SCHAMA: ...As usual. It's a subject so rich that you do, as a writer, dangerously fall in love both with artist and with the portrayed. And there is something very odd and paradoxical. We think of sitting for the portrait as a torment, that you have to sit still. And as you sit still, of course, your face and your body freezes. So actually, the challenge for a really great artist who wants to embody vitality, and it was essential in the story we've been talking about, in Garrick, is somehow to unfreeze that personality, to unlock it from a kind of rictus position.

That really does bring out the best, actually, whether it's a photographer or a painter. The picture of Churchill that everybody out there, I think, knows, the bulldog warrior scowling - right? - was actually taken by an extraordinary photographer in Canada. Churchill did not want to have his photograph taken. He'd just given a long speech to the Canadian Parliament in the middle of the war. He was ill and he was tired. He comes into a room at the end of the speech.

And the photographer goes over to Churchill and does something extraordinary. He takes the lit cigar out of Churchill's mouth. And that produced the famous look of bulldog fury. And as I say, we think of this as the expression of a man who is determined to see the war through to the end. But it was actually the expression of a man who's had his cigar confiscated.

SIEGEL: (Laughter) This was the photographer Yousuf...

SCHAMA: Yes.

SIEGEL: ...Karsh who did that. But you begin your book, actually, with the description of a portrait that does not and cannot hang in the National Portrait Gallery in London because it doesn't exist anymore. And this was...

SCHAMA: You're giving the game away. Yes, but that's all right. It doesn't...

SIEGEL: Graham Sutherland's 1954 portrait of Winston Churchill 13 years later. He's been prime minister twice. He's going to be honored by this grand portrait. He sits for one of the trendiest painters in Britain and...

SCHAMA: Yes, Graham Sutherland. It's his 80th birthday. It's going to be the moment when the nation, in the shape of Parliament, is going to thank him for saving the country during the war. And Parliament indeed picks this fashionable and rather brilliant portraitist. And then they have a kind of testy relationship. It's a testy relationship because Churchill, you'll remember, is himself a painter. So Churchill thinks of it as a partnership.

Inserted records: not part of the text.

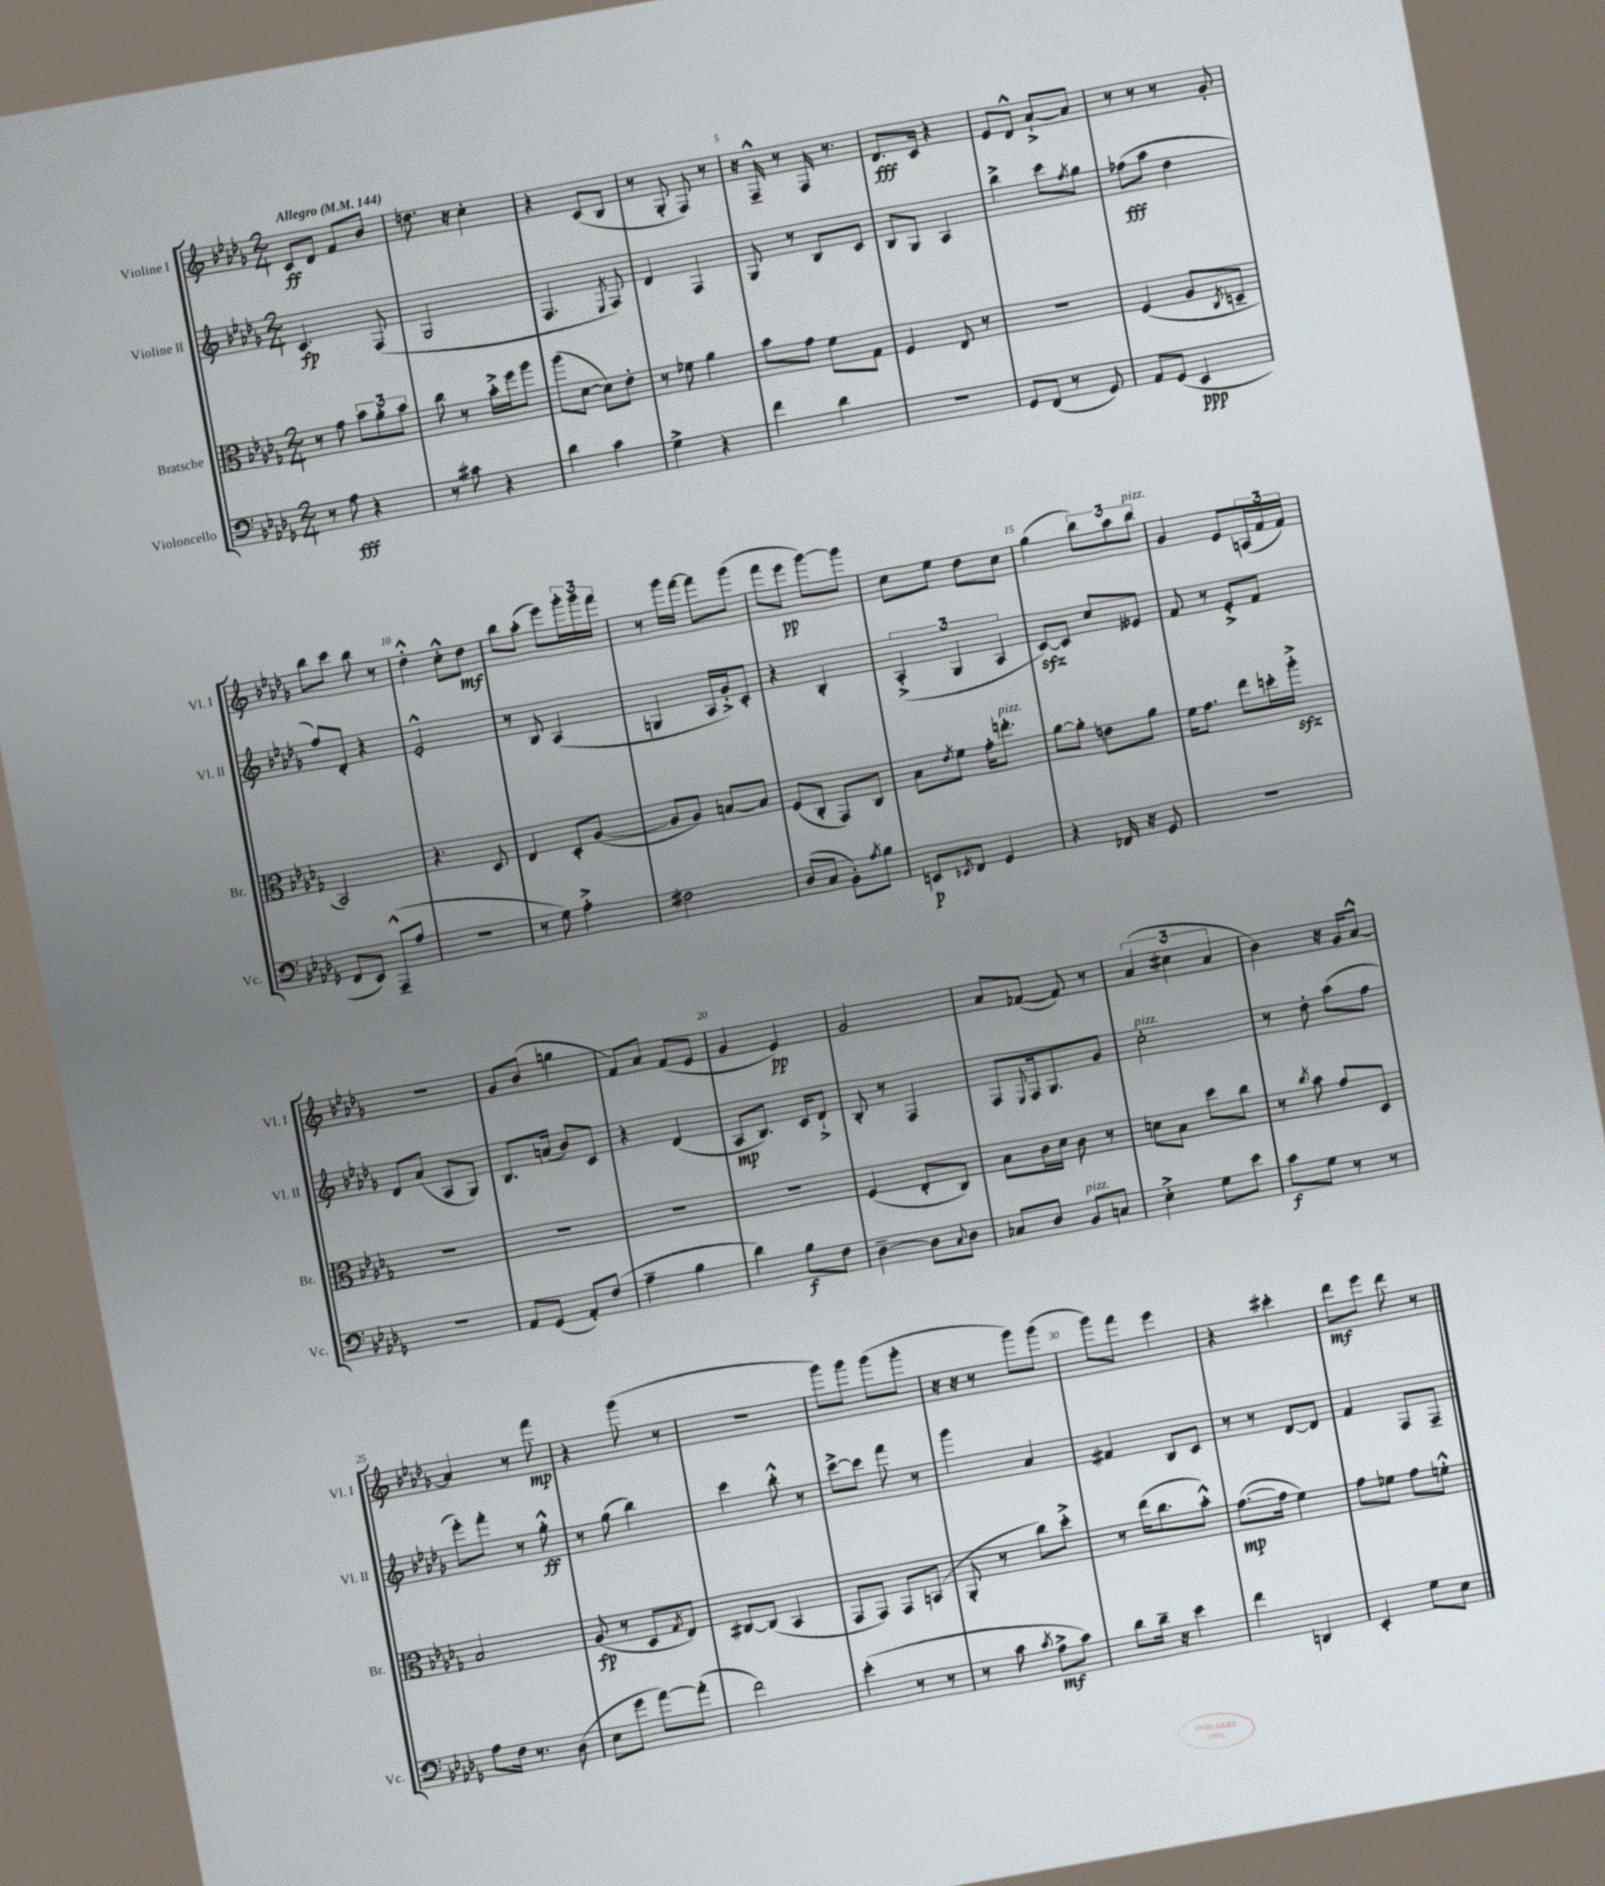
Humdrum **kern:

**kern	**kern	**kern	**kern
*staff4	*staff3	*staff2	*staff1
*clefF4	*clefC3	*clefG2	*clefG2
*k[b-e-a-d-g-]	*k[b-e-a-d-g-]	*k[b-e-a-d-g-]	*k[b-e-a-d-g-]
*M2/4	*M2/4	*M2/4	*M2/4
*MM144	*MM144	*MM144	*MM144
8r	8r	4.c/	8c/L
8A-\	8g-\	.	8d-/J
4r	12b-\L	.	8f/L
.	12a-'\	.	.
.	.	(8F/	8b-/J
.	12b-\J	.	.
=	=	=	=
8r	8cc\	2G-/	8.dd\
8c#\	8r	.	.
.	.	.	16r
4r	16b-'^\LL	.	4cc'\
.	16ff\J	.	.
.	8aa-\J	.	.
=	=	=	=
4d-\	(8aa-\L	4.F/	4r
.	[8d-\J	.	.
4c\	8d-\]L)	.	(8c/L
.	.	8qE-/	.
.	8e-'\J	8F/)	8B-/J
=	=	=	=
4G-^\	8r	4d-/	8r
.	8f-\	.	8G-'/
4r	4a-\	4F/	8F/)
.	.	.	8r
=	=	=	=
4f\	8b-\L	8G-/	16r
.	.	.	16F~^^/
.	8g-\J	8r	8r
4d-\	8f\L	8B-/L	16F/
.	.	.	8.r
.	8G-\J	8c/J	.
=	=	=	=
2r	4F/	8B-/L	8.d-/L
.	.	8G-/J	.
.	.	.	16c/Jk
.	8E-/	4A-/	4r
.	8r	.	.
=	=	=	=
8GG-/L	2r	4bb-^\	8e-/L
(8FF/J	.	.	8d-^^/J
8r	.	8ccc\L	[8a-`^/L
.	.	8qff/	.
8GG-/)	.	8gg-\J	8a-/]J
=	=	=	=
8AA-/L	(4F/	(8ff-\L	8r
(8GG-/J	.	8aa-\J	8r
4EE-/	8A-/L	4dd-\	8r
.	8qC/	.	.
.	8D~/J	.	8g-'/
=	=	=	=
8FF/L	2BB-/)	8ff/L)	8bb-\L
8EE-/J)	.	8d-'/J	8ccc\J
(8AAA-~^^/L	.	4r	8bb-\
8A-/J	.	.	8r
=	=	=	=
2r	4.r	2e-'^^/	4dd-'^^\
.	.	.	8cc'^^\L
.	8D-/	.	8dd-\J
=	=	=	=
8r	4E-/	8r	8bb-\L
8G-\)	.	8B-/	(8aa-'\J
4A-'^\	8D-'/L	(4A-/	8eee-\L)
.	([8A-/J	.	24ggg-'\L
.	.	.	24ggg-\
.	.	.	24fff\JJ
=	=	=	=
2F#\	8A-/]L	4G/	8r
.	8A-/J)	.	16ggg-\LL
.	.	.	[16fff\JJ
.	[8B/L	16A-/LL	8fff\]L
.	.	16g-'^/J)	.
.	8B/]J	8c'/J	(8ggg-\J
=	=	=	=
(8D-/L	(8F/L	4r	8fff\L
8C/J	8C'/J	.	8eee-\J
8BB-'\L)	8GG-/L)	4B-'/	[8ggg-\L)
8qA-/	.	.	.
8B-\J	8C/J	.	8ggg-\]J
=	=	=	=
8EE/L	8B-\L	(6A-'^/	8cc\L
8qEE-/	8qe-/	.	.
8FF/J	8f\J	.	8ee-\J
.	.	6G-/	.
4GG-/	16g-'\LK	.	8dd-\L
.	8.ee'\J	.	.
.	.	6A-/	.
.	.	.	8cc\J
=	=	=	=
4r	[8a-\L	[8c/L)	(4gg-\
.	8a-'\]J	8c/]J	.
16FF-/	8e\L	8cc/L	12bb-\L)
16r	.	.	.
.	.	.	12aa-\
8GG-/	8a-\J	8e--/J	.
.	.	.	12bb-\J
=	=	=	=
2r	16f\LK	8f/	4g-/
.	8.g-\J	.	.
.	.	8r	.
.	8ee-\L	8e-'^/L	8e-/L
.	16dd'\L	8f/J	(24A/L
.	.	.	24f/
.	16aa-'^\JJ	.	.
.	.	.	24f/JJ)
=	=	=	=
2r	2r	8d-/L	2r
.	.	(8a-/J	.
.	.	8A-/L	.
.	.	8G-/J)	.
=	=	=	=
8AA-/L	2r	8.B-/L	8g-/L
(8GG-/J	.	.	(8b-/J
.	.	(16a/Jk	.
8AA-'/L)	.	8b-/L)	4gg\
(8F/J	.	8c/J	.
=	=	=	=
4A-~\	2r	4r	8f/L)
.	.	.	8a-/J
4B-\	.	(4d-/	(8f/L
.	.	.	8e-/J
=	=	=	=
4d-\)	2r	8A-/L	4g-/
.	.	8.B-/J)	.
8B-\L	.	.	4e-/)
.	.	16c/LK	.
8F\J	.	8d-`^/J	.
=	=	=	=
[4D-~\	(4F/	8B-'/	2g-/
.	.	8r	.
8D-\]L	8E-'/L	4F/	.
8qqC/	.	.	.
8D-\J	8C/J)	.	.
=	=	=	=
8C-/L	8B-\L	8F/L	8a-/L
.	.	8qqE-/	.
8D-/J	16c\L	16F/k	([8f-/J
.	16d-\JJ	8.G-/	.
8BB-/L	8c\	.	8f-/])
8C/J	8r	8g-/J	8r
=	=	=	=
4E-'^\	8d\L	2cc'\	(6a-/
.	8B-\J	.	.
.	.	.	6cc#\
8G-\L	8dd-\L	.	.
.	.	.	6a-/
8e-\J	8cc\J	.	.
=	=	=	=
8c\L	8r	8r	4b-\)
.	8qcc/	.	.
8G-\J	8b-\	8dd-'\	.
8r	8g-/L	(8aa-\L	16r
.	.	.	16g-/LK
8r	8D-/J	8ff\J	[8a-^^/J
=	=	=	=
8A-\L	2B-/	8eee-'\L)	4a-/]
16F\Jk	.	8fff'\J	.
8.r	.	.	.
.	.	8r	8r
(8D-\	.	8gg-'^^\	8fff\
=	=	=	=
8E-\L	(8A-/	8r	4r
8g-\J	8r	(8gg-\	.
[8a-\L)	8D-/L	4bb-\)	(8ggg-\
.	8qG-/	.	.
(8a-'\]J	8E-/J)	.	8r
=	=	=	=
2f\)	[8C#/L	4ccc\	2r
.	(8C#/]J	.	.
.	4BB-/	8bb-'^^\	.
.	.	8r	.
=	=	=	=
(4e-'\	8GG-/L	[8ccc^\L	8ggg-\L)
.	8GG-/J)	8ccc\]J	8ggg-\J
8r	8GG-/L	8fff\	(8ggg-\L
8r	(8BB/J	8r	8ggg-'\J
=	=	=	=
8r	8AA-'/	4ggg-\	16r
.	.	.	16r
8c\	8r	.	8r
8qc/	.	.	.
8A-^\L	8cc\L)	4a-/	8ggg-\L)
8c\J)	8dd-'^\J	.	(8ggg-\J
=	=	=	=
8d-\L	8r	4f#/	8ggg-\L)
16d-~\Jk	(16ee-\LK	.	8fff\J
16r	8.cc\	.	.
4e-\	.	8B-/L	4eee-\
.	8b-'^^\J)	8c/J	.
=	=	=	=
4f\	([8.g-\L	8r	4r
.	.	8r	.
.	16g-\]Jk	.	.
4DD/	4f\)	[8d-/L	4ccc#'\
.	.	8d-/]J	.
=	=	=	=
4EE-'/	8g-\L	4f/	8ddd-\L
.	8f-\J	.	8eee-\J
8G-\L	8g-\L	8F/L	8ddd-\
8E-\J	8f'^^\J	8F~/J	8r
==	==	==	==
*-	*-	*-	*-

But he has certain political issues that are desperately important to him.

Unbeknownst to the country, he'd had a stroke a few months before. And because he had a stroke, his own party, the Conservatives, were very keen to get him out of the door in time for the next election. Churchill accepted but he kept on thinking of reasons why he didn't want to go. So when portrait time happened, he wanted a version of himself where he was still in the full prime of his veteran power - an old man but a perpetually energetic man. And what he got from Sutherland, as became quickly apparent, was a portrait of a magnificent ruin, as I say.

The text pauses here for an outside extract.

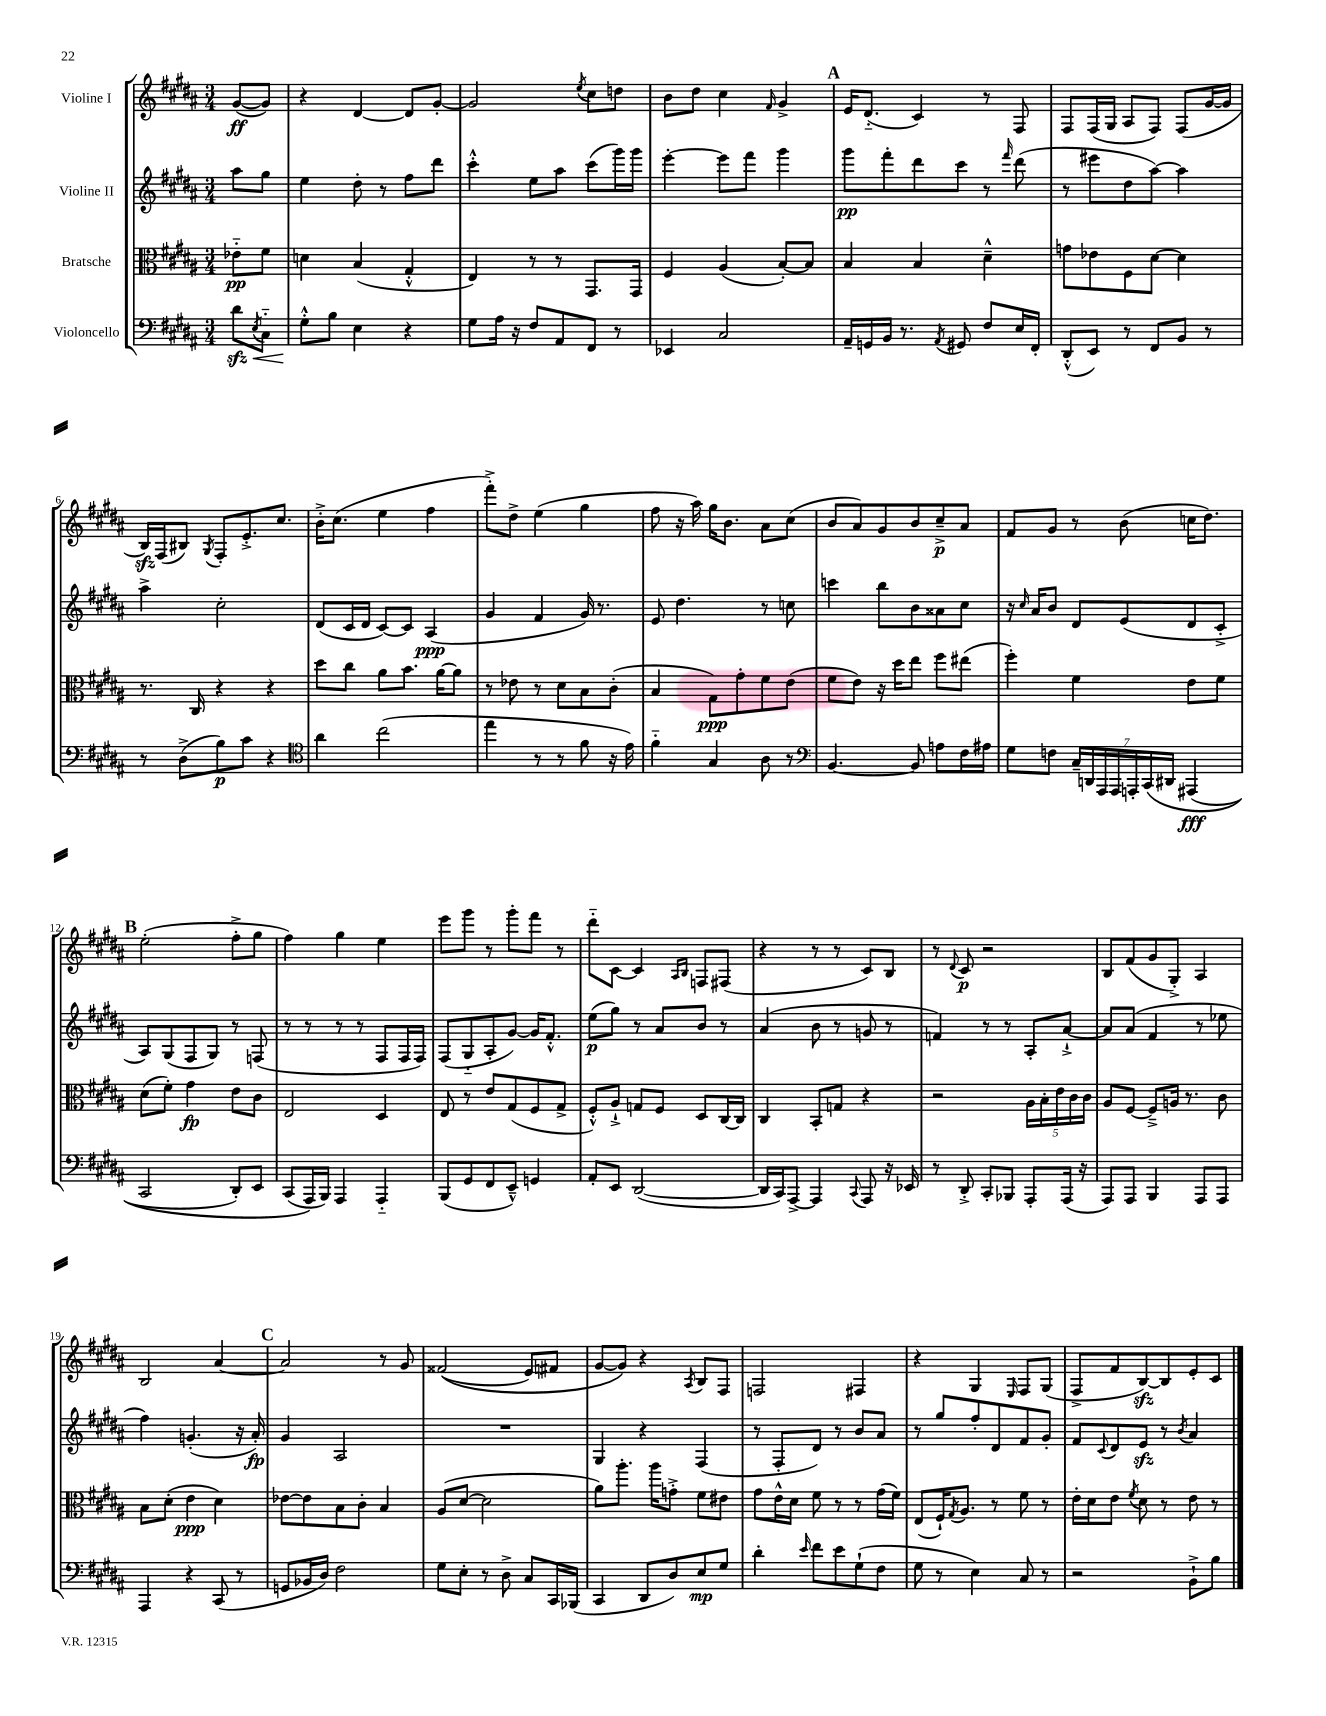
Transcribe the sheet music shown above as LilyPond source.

And he said, I don't want this presented to me. But the ceremony had to go ahead. And it was a shocking moment. Churchill very stagily got his revenge by facing this huge audience, a television audience as well as the audience in Westminster Hall, and saying, this is a very remarkable example - heavy pause - of modern art. And everybody fell about laughing except for the poor artists, who felt destroyed by the moment.

SIEGEL: Modern art, at the moment, not a positive or even neutral phrase...

SCHAMA: That's right, Churchill knew exactly what he was doing. But this wasn't good enough because when the portrait was given to the family, it was not long before they put it on a bonfire and burnt it.

SIEGEL: So what you have is a picture, a photograph...

SCHAMA: We have a slide...

SIEGEL: ...Of the painting...

SCHAMA: We have a slide, which, for me, shows that it was - if it had survived, it would have been one of the grandest and most expressive and moving portraits ever done of a statesman, I think.

SIEGEL: Simon Schama, thank you very much for talking.

SCHAMA: It's a pleasure.

SIEGEL: Simon Schama's book is called "The Face Of Britain: The Nation Through Its Portraits."